(From an editorial)
A study team on automation headed by Mr. N. M. Tidke, Labour Minister of Maharashtra, has reiterated, in its report submitted recently to the State Assembly that, without selective introduction of automated techniques of production, the ground will not have been prepared for creating job opportunities in the dimension warranted by the country’s long-term needs of employment. The team is aware that a suggestion of this sort will not be welcomed by those who are crying hoarse for a deliberate bias towards labour-intensive techniques as the best way to tackle the problem of unemployment. It has, therefore, emphasised the point that “it is, on advanced technology that we depend for the realization of the fruits of civilisation and it is for us to convert the same into an instrument of economic growth and social progress, organisationally feasible, individually beneficial and socially desirable.” Much of the opposition to computers, for instance, has arisen from a misconception of their role and the inept method of their introduction.
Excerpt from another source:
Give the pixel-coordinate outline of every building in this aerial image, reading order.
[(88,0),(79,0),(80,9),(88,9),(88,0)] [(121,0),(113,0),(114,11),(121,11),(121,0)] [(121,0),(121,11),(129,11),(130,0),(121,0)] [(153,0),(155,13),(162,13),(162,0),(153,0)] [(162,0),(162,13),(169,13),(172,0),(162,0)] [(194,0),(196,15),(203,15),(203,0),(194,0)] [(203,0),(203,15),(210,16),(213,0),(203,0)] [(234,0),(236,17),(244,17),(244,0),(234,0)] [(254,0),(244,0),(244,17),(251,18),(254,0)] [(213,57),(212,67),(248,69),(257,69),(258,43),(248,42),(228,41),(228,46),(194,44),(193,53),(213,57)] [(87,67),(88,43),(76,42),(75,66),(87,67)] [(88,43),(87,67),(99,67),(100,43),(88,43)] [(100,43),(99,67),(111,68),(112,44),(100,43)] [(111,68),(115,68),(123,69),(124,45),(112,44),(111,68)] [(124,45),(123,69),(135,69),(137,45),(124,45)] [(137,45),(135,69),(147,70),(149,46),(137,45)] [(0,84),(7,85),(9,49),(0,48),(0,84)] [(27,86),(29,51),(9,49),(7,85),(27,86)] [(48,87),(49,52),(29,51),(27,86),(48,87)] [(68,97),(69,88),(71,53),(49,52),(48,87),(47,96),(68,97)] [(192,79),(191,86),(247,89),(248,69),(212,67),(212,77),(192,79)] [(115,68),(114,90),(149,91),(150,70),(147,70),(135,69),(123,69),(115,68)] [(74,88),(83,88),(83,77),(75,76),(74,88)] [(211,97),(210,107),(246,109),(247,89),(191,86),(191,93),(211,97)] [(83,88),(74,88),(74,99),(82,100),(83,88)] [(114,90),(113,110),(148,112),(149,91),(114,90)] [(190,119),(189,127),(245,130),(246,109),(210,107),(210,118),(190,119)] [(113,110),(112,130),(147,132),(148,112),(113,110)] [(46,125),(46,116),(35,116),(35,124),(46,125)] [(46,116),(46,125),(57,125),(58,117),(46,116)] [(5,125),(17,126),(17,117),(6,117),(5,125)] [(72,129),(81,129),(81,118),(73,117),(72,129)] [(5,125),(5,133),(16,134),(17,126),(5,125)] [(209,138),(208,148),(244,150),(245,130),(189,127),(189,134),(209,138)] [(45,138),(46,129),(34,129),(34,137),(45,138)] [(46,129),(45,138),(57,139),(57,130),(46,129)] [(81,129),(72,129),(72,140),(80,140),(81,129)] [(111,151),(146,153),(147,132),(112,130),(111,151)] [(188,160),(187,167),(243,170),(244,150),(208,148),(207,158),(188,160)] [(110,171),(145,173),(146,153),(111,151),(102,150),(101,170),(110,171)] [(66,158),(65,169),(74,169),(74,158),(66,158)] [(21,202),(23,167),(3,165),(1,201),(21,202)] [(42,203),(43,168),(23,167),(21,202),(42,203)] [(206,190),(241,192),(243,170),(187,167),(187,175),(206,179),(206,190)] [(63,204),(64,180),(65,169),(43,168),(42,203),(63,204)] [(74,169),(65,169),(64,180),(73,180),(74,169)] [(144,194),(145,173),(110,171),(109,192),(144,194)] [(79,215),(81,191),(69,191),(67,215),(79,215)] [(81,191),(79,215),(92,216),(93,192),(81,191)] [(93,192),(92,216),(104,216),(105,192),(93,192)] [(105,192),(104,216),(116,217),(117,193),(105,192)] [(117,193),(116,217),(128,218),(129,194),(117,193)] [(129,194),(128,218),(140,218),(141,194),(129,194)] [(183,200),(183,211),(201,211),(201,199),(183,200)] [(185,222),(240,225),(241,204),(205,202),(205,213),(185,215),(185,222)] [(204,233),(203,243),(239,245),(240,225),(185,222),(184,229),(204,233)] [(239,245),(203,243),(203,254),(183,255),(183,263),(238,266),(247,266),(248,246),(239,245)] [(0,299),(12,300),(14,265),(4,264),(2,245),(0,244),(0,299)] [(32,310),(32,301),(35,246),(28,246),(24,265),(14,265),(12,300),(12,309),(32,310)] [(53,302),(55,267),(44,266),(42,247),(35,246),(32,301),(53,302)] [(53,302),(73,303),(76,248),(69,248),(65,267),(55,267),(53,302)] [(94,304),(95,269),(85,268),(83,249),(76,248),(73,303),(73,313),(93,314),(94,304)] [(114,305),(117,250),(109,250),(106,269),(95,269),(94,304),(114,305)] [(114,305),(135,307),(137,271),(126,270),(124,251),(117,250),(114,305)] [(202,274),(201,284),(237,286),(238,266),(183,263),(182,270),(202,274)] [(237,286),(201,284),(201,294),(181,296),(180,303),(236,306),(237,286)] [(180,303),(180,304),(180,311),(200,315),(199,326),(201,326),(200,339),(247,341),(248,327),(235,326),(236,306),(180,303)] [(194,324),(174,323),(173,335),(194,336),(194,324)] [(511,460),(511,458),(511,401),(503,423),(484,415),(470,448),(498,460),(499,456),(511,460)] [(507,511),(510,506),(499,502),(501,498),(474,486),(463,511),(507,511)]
The benefit from these instruments does not consist in large-scale displacement of clerical and other labour, force but in their superior computational ability in terms of both quality and quantity, which helps directly and indirectly to expand investment and therefore employment opportunities. If this idea has been difficult to sell to Indian trade unions, it may be because proper homework has not been done before introducing computers. The Tidke team finds that “the situation is not generally satisfactory in respect of quality and types of computer applications adopted, the available training facilities, the attitude of labour and management towards computerisation and above all our total approach to problem solving in this sector of the economy.” A good deal of preliminary work to overcome these defects should therefore be undertaken.
The stress has to be on the use of computers of the right type. The task cannot be postponed any longer. Some of the big public sector undertakings have already begun to feel the need for such machines. The Hindustan Steel Limited has found that the quality of the ore fed into its blast furnaces is not the same every day and that electronic devices make it easy to control the temperature and other factors in order that a finished product of standardized quality is obtained from ores of diverse quality. Other government undertakings like the Indian Telephone Industries and Hindustan Machine Tools have also been pressing for the introduction of computers for firming up the efficiency of their production control programmes. Two points deserve notice in this connection: the first is that the number of sophisticated business machines that the country has is only 100 against 40,000 in the United States and 1,750 in the Soviet Union. The second point which follows from this is that, unless India is able to make up the leeway, costs will soon prove too uncompetitive making it more and more difficult for our exporters to hold their markets abroad.